Natalie Grams sagt von sich selbst, sie war Homöopathin aus voller Überzeugung. Für sie war es Beruf, Berufung und Hobby. Trotzdem hat sie sich von der Homöopathie abgewandt. Auslöser war der Wunsch der studierten Ärztin, es allen Kritikern endlich einmal zu zeigen. Aber die wissenschaftliche Auseinandersetzung mit dem Thema hat ihr Weltbild ins Wanken gebracht und letztlich zerstört. Ihr gingen die Argumente aus, was einen Lebenswandel zur Folge hatte. Dieser Situation hat sie sich gestellt, hat es ausgehalten und sagt: Ich würd’s wieder tun.

Natalie Grams hat sich von der Homöopathie abgewandt und das Buch veröffentlicht:
© Foto | Gudrun-Holde Ortner
Natalie Grams blickt trotz viel Kritik von ehemaligen Kollegen an ihrem Buch voller Hoffnung in die Zukunft.
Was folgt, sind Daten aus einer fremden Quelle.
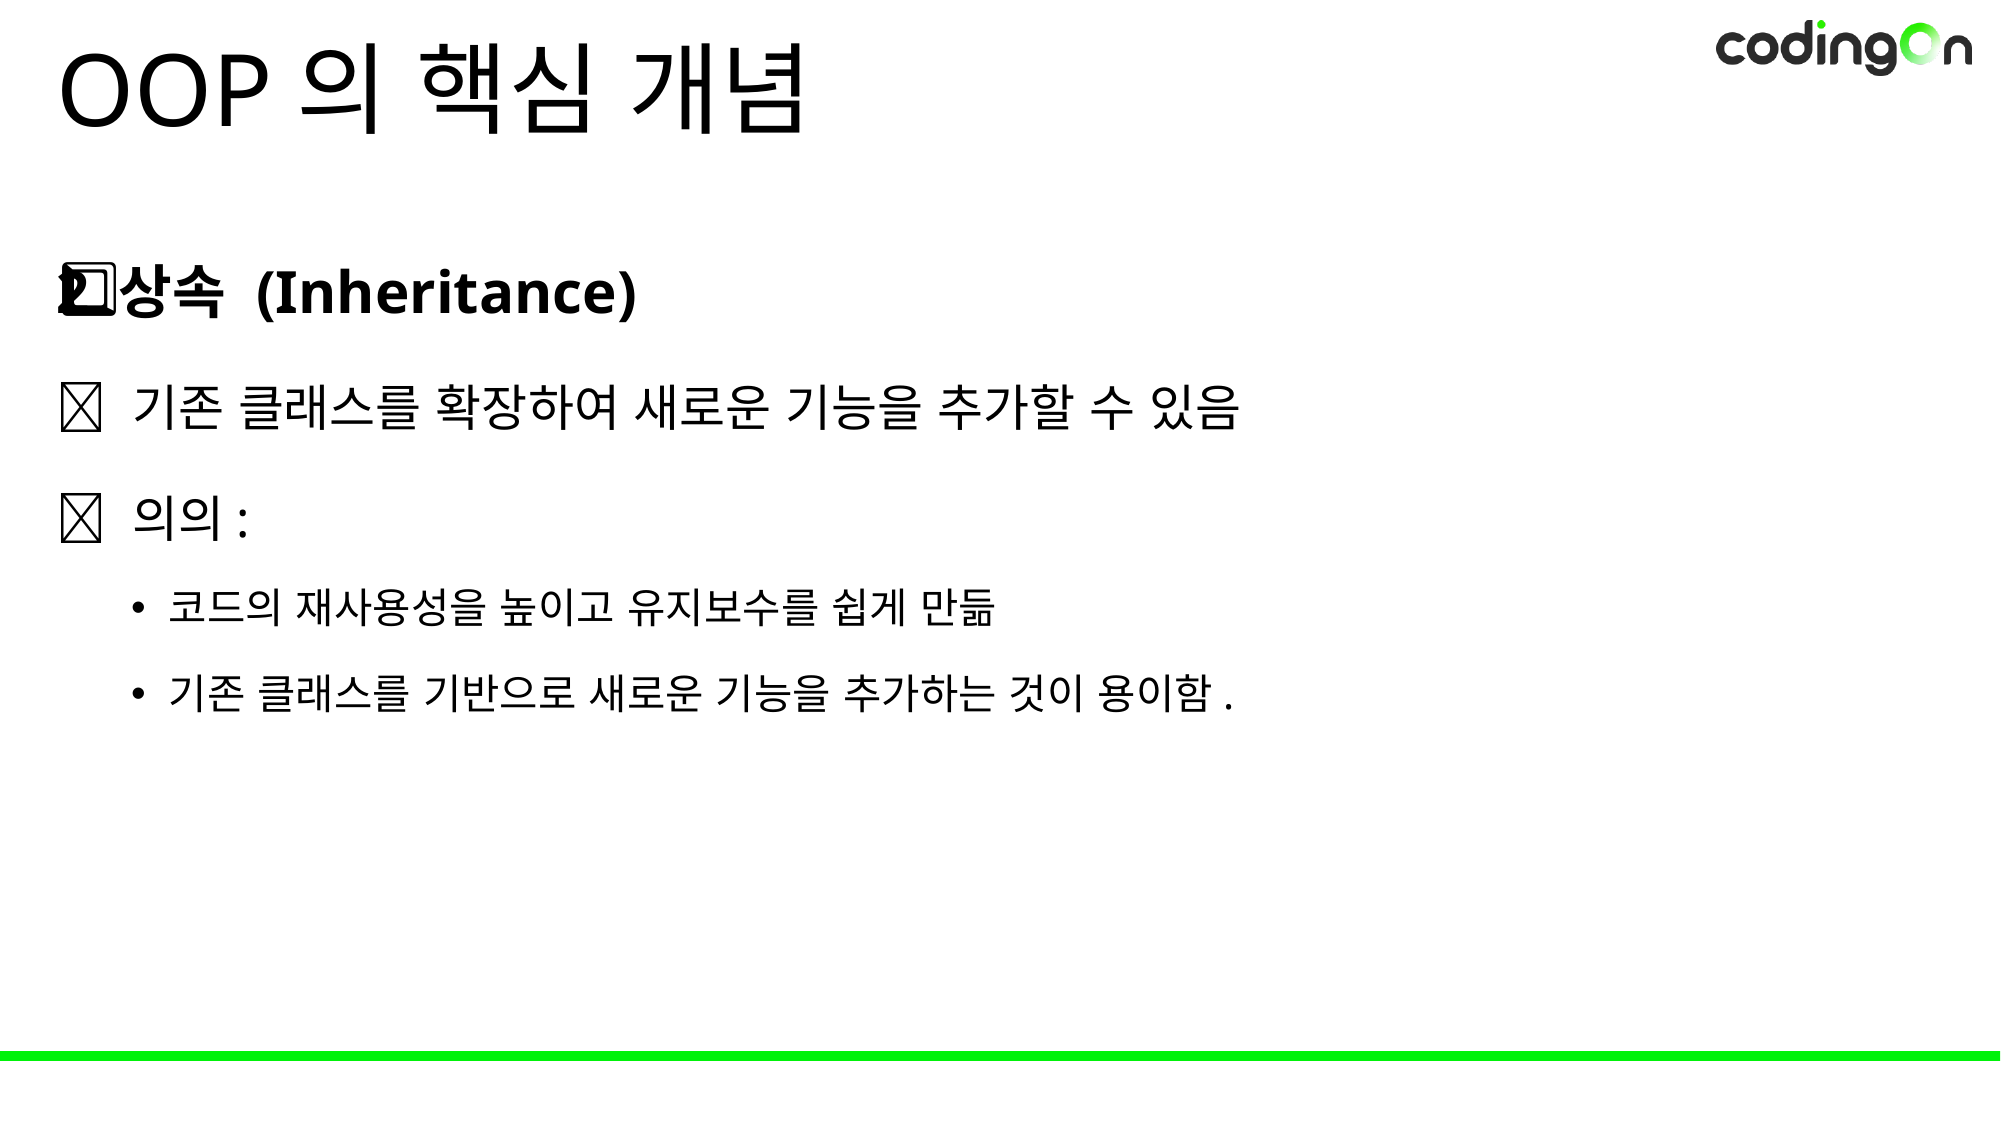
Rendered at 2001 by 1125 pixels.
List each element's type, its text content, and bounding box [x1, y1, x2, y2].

picture [1767, 20, 1972, 76]
title OOP의 핵심 개념 [41, 0, 1767, 188]
text_box 2️⃣ 상속 (Inheritance) ✅ 기존 클래스를 확장하여 새로운 기능을 추가할 수 있음 📌 의의: 코드의 재사용성을 높이고 유지보수를 쉽게 만듦 기존 클래스를 기반으로 새로운 기능을 추가하는 것이 용이함. [41, 212, 1916, 650]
Nilofar Elhami erzählt Moderator Paulus Müller: Ich habe im Vorfeld lange mit Natalie Grams telefoniert, bestimmt eine ganze Stunde um das Interview vorzubereiten. Und mir ist aus dem Vorgespräch eine Sache besonders hängen geblieben. Eine Sache, die sie im Interview mit Paulus zwar erzählt, aber nicht allzu sehr betont oder ausführt und das ist die Reaktionen der Homöopathischen Gemeinschaft auf Ihr Buch, auf ihre Abkehr. Sie sagt im Interview, dass es ja Schmähungen und Verletzungen gab, aber im Vorgespräch hat sie mir erzählt, dass die Gemeinheit, mit der sie konfrontiert war - von Homöopathen aus ganz Deutschland, dass Natalie sich das nie hätte vorstellen können, wie krass die Kritik sein würde und sie sagt, sie ist da etwas naiv gewesen, weil diese homöopathische Gemeinschaft ja für eine sanfte Lehre steht, eine Lehre, die per se viel Offenheit und Toleranz voraussetzt und das sie daher etwas schockiert war, wie knallhart und heftig diese Ablehnung dann aussah.